Material shown.
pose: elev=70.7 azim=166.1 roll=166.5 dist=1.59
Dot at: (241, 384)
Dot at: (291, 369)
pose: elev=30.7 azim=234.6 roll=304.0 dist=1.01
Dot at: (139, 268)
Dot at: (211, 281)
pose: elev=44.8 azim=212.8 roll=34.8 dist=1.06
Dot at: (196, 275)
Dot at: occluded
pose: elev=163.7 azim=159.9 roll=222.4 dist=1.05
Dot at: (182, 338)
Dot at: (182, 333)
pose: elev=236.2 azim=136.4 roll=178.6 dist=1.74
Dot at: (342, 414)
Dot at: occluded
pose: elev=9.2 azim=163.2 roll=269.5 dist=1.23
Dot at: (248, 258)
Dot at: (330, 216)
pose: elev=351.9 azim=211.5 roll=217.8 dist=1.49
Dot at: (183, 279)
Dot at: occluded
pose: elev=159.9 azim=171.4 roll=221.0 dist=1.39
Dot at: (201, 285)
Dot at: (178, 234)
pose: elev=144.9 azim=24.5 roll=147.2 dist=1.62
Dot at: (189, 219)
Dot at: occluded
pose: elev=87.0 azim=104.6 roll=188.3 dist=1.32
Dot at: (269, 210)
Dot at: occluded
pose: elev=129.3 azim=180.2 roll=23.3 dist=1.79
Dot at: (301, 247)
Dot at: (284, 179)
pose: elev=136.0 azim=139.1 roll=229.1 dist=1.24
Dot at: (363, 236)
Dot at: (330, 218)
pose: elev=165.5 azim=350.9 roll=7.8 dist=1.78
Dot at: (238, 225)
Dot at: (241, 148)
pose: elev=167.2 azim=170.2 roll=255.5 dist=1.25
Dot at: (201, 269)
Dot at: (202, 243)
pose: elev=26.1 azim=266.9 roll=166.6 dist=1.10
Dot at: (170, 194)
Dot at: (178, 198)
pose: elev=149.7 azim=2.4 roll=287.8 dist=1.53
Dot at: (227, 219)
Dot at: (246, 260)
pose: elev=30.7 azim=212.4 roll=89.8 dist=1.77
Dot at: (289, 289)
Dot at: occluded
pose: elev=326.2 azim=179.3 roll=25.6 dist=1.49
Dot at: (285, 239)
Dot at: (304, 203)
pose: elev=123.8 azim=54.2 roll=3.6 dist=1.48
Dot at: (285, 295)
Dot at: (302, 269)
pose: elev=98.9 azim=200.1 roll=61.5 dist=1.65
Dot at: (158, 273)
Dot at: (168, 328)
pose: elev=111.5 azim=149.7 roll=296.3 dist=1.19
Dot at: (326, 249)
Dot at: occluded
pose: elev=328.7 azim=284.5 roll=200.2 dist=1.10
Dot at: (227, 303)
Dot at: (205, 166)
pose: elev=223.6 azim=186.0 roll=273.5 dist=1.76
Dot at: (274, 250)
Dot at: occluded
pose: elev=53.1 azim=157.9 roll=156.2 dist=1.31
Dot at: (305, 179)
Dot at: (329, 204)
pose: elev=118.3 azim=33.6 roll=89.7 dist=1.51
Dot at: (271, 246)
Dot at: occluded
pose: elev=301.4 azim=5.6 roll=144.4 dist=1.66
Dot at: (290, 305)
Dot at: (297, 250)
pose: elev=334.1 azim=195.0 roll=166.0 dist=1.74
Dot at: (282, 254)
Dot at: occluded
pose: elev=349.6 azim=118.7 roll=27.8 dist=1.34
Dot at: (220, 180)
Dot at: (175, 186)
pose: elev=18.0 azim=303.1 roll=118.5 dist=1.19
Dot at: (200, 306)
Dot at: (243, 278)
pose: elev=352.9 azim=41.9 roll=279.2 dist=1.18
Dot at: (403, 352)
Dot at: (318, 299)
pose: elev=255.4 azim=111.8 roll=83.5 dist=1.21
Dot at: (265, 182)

Stated exercise. Copy all of the items above verbatim, line for line.

Final result.
pose: elev=70.7 azim=166.1 roll=166.5 dist=1.59
Dot at: (241, 384)
Dot at: (291, 369)
pose: elev=30.7 azim=234.6 roll=304.0 dist=1.01
Dot at: (139, 268)
Dot at: (211, 281)
pose: elev=44.8 azim=212.8 roll=34.8 dist=1.06
Dot at: (196, 275)
Dot at: occluded
pose: elev=163.7 azim=159.9 roll=222.4 dist=1.05
Dot at: (182, 338)
Dot at: (182, 333)
pose: elev=236.2 azim=136.4 roll=178.6 dist=1.74
Dot at: (342, 414)
Dot at: occluded
pose: elev=9.2 azim=163.2 roll=269.5 dist=1.23
Dot at: (248, 258)
Dot at: (330, 216)
pose: elev=351.9 azim=211.5 roll=217.8 dist=1.49
Dot at: (183, 279)
Dot at: occluded
pose: elev=159.9 azim=171.4 roll=221.0 dist=1.39
Dot at: (201, 285)
Dot at: (178, 234)
pose: elev=144.9 azim=24.5 roll=147.2 dist=1.62
Dot at: (189, 219)
Dot at: occluded
pose: elev=87.0 azim=104.6 roll=188.3 dist=1.32
Dot at: (269, 210)
Dot at: occluded
pose: elev=129.3 azim=180.2 roll=23.3 dist=1.79
Dot at: (301, 247)
Dot at: (284, 179)
pose: elev=136.0 azim=139.1 roll=229.1 dist=1.24
Dot at: (363, 236)
Dot at: (330, 218)
pose: elev=165.5 azim=350.9 roll=7.8 dist=1.78
Dot at: (238, 225)
Dot at: (241, 148)
pose: elev=167.2 azim=170.2 roll=255.5 dist=1.25
Dot at: (201, 269)
Dot at: (202, 243)
pose: elev=26.1 azim=266.9 roll=166.6 dist=1.10
Dot at: (170, 194)
Dot at: (178, 198)
pose: elev=149.7 azim=2.4 roll=287.8 dist=1.53
Dot at: (227, 219)
Dot at: (246, 260)
pose: elev=30.7 azim=212.4 roll=89.8 dist=1.77
Dot at: (289, 289)
Dot at: occluded
pose: elev=326.2 azim=179.3 roll=25.6 dist=1.49
Dot at: (285, 239)
Dot at: (304, 203)
pose: elev=123.8 azim=54.2 roll=3.6 dist=1.48
Dot at: (285, 295)
Dot at: (302, 269)
pose: elev=98.9 azim=200.1 roll=61.5 dist=1.65
Dot at: (158, 273)
Dot at: (168, 328)
pose: elev=111.5 azim=149.7 roll=296.3 dist=1.19
Dot at: (326, 249)
Dot at: occluded
pose: elev=328.7 azim=284.5 roll=200.2 dist=1.10
Dot at: (227, 303)
Dot at: (205, 166)
pose: elev=223.6 azim=186.0 roll=273.5 dist=1.76
Dot at: (274, 250)
Dot at: occluded
pose: elev=53.1 azim=157.9 roll=156.2 dist=1.31
Dot at: (305, 179)
Dot at: (329, 204)
pose: elev=118.3 azim=33.6 roll=89.7 dist=1.51
Dot at: (271, 246)
Dot at: occluded
pose: elev=301.4 azim=5.6 roll=144.4 dist=1.66
Dot at: (290, 305)
Dot at: (297, 250)
pose: elev=334.1 azim=195.0 roll=166.0 dist=1.74
Dot at: (282, 254)
Dot at: occluded
pose: elev=349.6 azim=118.7 roll=27.8 dist=1.34
Dot at: (220, 180)
Dot at: (175, 186)
pose: elev=18.0 azim=303.1 roll=118.5 dist=1.19
Dot at: (200, 306)
Dot at: (243, 278)
pose: elev=352.9 azim=41.9 roll=279.2 dist=1.18
Dot at: (403, 352)
Dot at: (318, 299)
pose: elev=255.4 azim=111.8 roll=83.5 dist=1.21
Dot at: (265, 182)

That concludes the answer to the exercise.